ASSIGNMENT>
Please repeat the whole listing exactly, but leave the pictures out.

EXERCISE DATA>

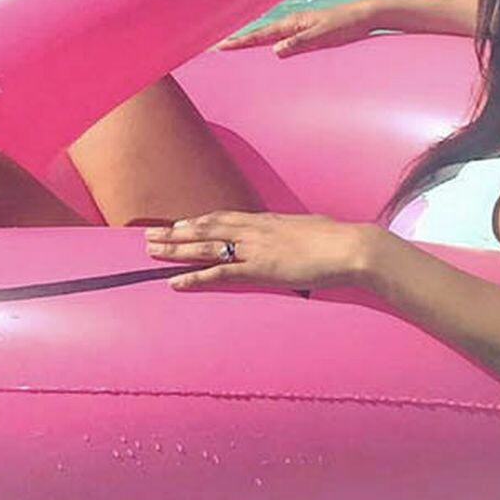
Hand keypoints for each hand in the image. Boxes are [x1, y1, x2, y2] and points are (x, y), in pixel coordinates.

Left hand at [145, 210, 372, 291]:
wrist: (350, 247)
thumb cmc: (338, 240)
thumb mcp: (311, 229)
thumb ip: (297, 232)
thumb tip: (300, 233)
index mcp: (266, 221)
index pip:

RESPONSE>
Hand keypoints for each hand in the image. Boxes are [x1, y1, x2, y2] and points are (x, y), in pixel coordinates.

Left hand at [145, 210, 372, 291]:
wrist: (350, 247)
thumb cmc: (338, 240)
thumb mcp: (311, 229)
thumb ip: (297, 232)
thumb tip: (300, 233)
index mcp: (266, 221)
index pip:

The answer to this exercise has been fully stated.